La Meute actuellement sur Arte

Des jeunes filles et des loups

Venue du Chili, La Meute explore la violence masculiniste sous toutes ses formes. Si la série produite par Pablo Larraín fait preuve d’une saine colère et d’une belle témérité, on regrette qu’elle dilue quelque peu son propos dans une surabondance d’intrigues secondaires.

Par Perrine Quennesson

24 juin 2021
Temps de lecture 5 min

La Meute

Bande-Annonce

Du Chili, on connaît surtout le nom et les films de quelques réalisateurs de cinéma, du documentariste Patricio Guzman au regretté Rául Ruiz, de la star Pablo Larraín à la valeur montante Sebastián Lelio (Gloria). Mais rares sont les séries qui passent le Cap Horn pour arriver jusqu’à nous. La Meute, elle, a fait le voyage et atterri directement sur Arte. Un exploit en grande partie dû à son sujet très en prise avec les préoccupations du moment  – la violence à l’encontre des femmes. Peut-être aussi que le nom de Pablo Larraín, justement, qui est ici producteur, a aidé la série à obtenir son visa. On retrouve d’ailleurs dans La Meute un traitement sans concession qui peut rappeler la radicalité du réalisateur d’El Club et d’Ema. L’histoire ? Dans un lycée catholique de Santiago agité par des accusations d’agression sexuelle à l’encontre d’un des professeurs, l’élève qui mène le mouvement, Blanca Ibarra, est enlevée, séquestrée, et la vidéo de son viol est diffusée sur les réseaux. Trois enquêtrices s’emparent du dossier, et découvrent l’existence d’un jeu du Loup, où de jeunes hommes se liguent pour « remettre les femmes à leur place ».

Co-créée par la scénariste, réalisatrice et romancière argentine Lucía Puenzo (remarquée en 2007 pour son étonnant film XXY), La Meute prend la forme d’un polar pour aborder sans détour toutes les formes d’oppression que peut prendre le sexisme systémique, en particulier dans une société chilienne très conservatrice et patriarcale. Ce sujet brûlant d’actualité pourrait être casse-gueule car les pièges sont nombreux, de l’opportunisme voyeur au militantisme frileux. De la scène d’ouverture, où une jeune étudiante est contrainte par un professeur de prendre des positions lascives, sous prétexte d’un exercice de théâtre filmé, jusqu’aux scènes de viols ou de meurtres très graphiques, La Meute n’a de fait rien de timoré. Mais la colère que déploie la série  –  et que la chanson du générique, No estamos solas (« Nous ne sommes pas seules »), signée de la rappeuse franco-chilienne Ana Tijoux, encapsule parfaitement  –, est franche et salvatrice. Le problème vient plutôt de l’accumulation des intrigues. Il est clair qu’au Chili, le cœur est lourd, et il a tendance à déborder… au risque de s’éparpiller.

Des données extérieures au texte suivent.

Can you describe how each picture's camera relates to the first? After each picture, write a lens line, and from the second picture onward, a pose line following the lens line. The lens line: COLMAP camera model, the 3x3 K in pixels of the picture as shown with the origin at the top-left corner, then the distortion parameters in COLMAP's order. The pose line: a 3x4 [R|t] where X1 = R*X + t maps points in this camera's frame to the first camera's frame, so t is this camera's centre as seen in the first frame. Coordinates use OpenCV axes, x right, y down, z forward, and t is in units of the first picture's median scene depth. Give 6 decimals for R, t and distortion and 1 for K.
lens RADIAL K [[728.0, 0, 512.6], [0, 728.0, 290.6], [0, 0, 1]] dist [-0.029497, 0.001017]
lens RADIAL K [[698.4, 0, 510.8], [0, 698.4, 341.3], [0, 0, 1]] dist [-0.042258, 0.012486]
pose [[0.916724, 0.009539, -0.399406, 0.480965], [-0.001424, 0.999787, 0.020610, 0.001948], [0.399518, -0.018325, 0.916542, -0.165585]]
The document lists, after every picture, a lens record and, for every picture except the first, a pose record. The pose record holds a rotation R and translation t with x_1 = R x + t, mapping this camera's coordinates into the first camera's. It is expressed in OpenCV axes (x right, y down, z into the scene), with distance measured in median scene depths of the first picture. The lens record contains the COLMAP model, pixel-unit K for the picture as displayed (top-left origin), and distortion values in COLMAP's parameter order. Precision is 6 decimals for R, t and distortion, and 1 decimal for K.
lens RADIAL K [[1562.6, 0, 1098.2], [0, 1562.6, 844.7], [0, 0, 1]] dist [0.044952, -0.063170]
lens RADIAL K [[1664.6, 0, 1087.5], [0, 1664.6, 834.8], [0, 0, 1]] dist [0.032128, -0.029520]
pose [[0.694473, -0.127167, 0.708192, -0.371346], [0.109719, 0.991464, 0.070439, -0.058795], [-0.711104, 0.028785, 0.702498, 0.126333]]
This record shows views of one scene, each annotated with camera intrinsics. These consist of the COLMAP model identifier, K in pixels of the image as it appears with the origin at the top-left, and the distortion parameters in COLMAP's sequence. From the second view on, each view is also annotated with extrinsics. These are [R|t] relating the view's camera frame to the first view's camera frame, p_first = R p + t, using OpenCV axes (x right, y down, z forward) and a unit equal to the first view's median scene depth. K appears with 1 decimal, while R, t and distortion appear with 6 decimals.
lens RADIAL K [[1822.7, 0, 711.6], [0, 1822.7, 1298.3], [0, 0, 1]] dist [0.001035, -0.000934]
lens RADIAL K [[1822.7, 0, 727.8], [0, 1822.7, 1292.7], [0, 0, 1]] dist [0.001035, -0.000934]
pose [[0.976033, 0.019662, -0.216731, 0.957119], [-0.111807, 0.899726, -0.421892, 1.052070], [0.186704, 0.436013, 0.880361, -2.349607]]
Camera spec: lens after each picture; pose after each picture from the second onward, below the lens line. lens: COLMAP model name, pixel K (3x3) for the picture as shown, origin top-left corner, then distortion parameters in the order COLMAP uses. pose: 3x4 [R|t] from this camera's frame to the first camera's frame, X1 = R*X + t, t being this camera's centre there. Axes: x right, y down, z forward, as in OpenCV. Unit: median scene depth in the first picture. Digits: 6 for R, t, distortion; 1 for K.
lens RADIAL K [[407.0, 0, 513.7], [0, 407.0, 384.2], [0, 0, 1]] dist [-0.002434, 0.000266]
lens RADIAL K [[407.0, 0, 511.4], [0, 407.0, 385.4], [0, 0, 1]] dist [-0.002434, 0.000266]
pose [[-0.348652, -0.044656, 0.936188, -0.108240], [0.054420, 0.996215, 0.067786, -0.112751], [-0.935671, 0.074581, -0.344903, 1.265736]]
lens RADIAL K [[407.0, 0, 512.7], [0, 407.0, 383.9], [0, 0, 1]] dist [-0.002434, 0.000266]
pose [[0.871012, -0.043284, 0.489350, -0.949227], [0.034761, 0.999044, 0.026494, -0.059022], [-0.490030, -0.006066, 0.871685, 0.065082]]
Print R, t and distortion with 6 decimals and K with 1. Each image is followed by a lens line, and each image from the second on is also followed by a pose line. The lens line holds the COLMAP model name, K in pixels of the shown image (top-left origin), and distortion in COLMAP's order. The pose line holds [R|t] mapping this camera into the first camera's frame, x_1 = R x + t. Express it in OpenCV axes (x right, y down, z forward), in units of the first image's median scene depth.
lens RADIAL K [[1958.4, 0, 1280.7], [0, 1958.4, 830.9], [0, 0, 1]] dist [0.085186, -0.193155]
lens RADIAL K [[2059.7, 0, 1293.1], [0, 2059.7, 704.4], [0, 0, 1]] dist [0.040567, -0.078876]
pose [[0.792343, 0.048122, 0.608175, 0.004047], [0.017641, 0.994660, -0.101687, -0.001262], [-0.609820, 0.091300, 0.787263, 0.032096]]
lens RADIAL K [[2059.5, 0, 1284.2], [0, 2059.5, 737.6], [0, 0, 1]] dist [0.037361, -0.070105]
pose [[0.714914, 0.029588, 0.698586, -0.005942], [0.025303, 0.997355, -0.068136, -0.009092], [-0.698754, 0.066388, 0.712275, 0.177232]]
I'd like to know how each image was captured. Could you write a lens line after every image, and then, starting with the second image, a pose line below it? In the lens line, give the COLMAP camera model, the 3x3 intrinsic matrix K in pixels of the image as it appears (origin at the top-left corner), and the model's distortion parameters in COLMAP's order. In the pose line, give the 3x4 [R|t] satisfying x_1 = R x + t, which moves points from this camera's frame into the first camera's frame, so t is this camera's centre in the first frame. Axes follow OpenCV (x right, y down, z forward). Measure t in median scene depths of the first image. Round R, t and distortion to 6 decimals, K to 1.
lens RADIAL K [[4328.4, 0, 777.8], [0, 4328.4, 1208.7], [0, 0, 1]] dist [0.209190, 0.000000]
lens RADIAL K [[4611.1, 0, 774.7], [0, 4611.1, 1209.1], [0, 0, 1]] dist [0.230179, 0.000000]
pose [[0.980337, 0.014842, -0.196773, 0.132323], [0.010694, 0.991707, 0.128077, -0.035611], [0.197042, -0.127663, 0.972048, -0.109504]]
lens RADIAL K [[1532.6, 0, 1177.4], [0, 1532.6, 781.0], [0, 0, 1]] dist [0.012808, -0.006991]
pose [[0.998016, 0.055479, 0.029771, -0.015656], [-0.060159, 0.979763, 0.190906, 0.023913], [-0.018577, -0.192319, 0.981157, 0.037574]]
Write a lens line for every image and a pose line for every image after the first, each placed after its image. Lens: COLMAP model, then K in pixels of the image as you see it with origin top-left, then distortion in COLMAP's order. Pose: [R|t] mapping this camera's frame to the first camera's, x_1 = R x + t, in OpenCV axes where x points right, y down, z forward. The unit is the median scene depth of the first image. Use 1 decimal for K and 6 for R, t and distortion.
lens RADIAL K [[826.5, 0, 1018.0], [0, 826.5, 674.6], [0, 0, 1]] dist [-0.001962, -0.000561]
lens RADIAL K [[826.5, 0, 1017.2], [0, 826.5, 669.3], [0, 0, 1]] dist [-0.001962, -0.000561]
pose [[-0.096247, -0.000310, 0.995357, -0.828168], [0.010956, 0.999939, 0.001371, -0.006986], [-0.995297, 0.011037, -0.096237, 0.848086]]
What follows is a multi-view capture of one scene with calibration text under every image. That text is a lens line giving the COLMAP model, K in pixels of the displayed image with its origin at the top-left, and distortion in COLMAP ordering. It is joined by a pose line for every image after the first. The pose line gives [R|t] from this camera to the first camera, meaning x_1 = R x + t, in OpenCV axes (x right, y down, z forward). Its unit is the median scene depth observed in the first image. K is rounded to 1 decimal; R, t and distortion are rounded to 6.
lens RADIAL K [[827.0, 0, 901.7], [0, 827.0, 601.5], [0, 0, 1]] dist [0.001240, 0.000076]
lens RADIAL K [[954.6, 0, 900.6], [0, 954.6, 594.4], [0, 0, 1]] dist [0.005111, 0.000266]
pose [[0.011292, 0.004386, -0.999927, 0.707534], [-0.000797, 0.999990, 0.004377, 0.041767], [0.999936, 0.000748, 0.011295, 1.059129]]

En seulement huit épisodes, la question des violences féminicides croise une affaire de trafic de nouveaux nés, le monde des hackers proche des Anonymous, des drames conjugaux et familiaux, et encore une histoire de flic traumatisée qui n’a rien à envier au Silence des agneaux. C’est trop. En plus de rendre le récit pas toujours cohérent, ni très compréhensible, ce trop-plein dilue la puissance du sujet initial. Et finit par tenir le spectateur à distance.

« La Meute fait preuve d’une réelle maestria dans sa gestion des temporalités. »

Reste que dans ses premiers épisodes, La Meute fait preuve d’une réelle maestria dans sa gestion des temporalités. À travers les personnages des lycéennes, des parents et des enquêtrices, la série explore plusieurs manières de voir et de vivre le monde et ses failles. L’urgence de la jeunesse, le temps de la réflexion policière, la paralysie parentale… Au lieu de seulement les opposer, La Meute les conjugue, les harmonise et les fait dialoguer. Et les temporalités se trouvent démultipliées à mesure que l’affaire dépasse les frontières du quartier aisé dont elle est partie, et finit par atteindre l’ensemble de la population. Cette architecture complexe mais passionnante permet à la série de donner leur place à des points de vue nuancés, comme celui du fils de la principale enquêtrice, un  jeune garçon sensible, harcelé à l’école, qui voit dans le fameux jeu du Loup l’unique solution pour mettre fin à son calvaire. Ainsi la série rappelle-t-elle que si les femmes sont les premières victimes du masculinisme violent, celui-ci n’épargne pas l’âme des hommes eux-mêmes, en particulier lorsqu’elle est encore en construction. Si La Meute s’égare parfois, elle a le mérite de taper juste.

La Meute, disponible sur Arte.tv et à voir sur Arte à partir du 24 juin.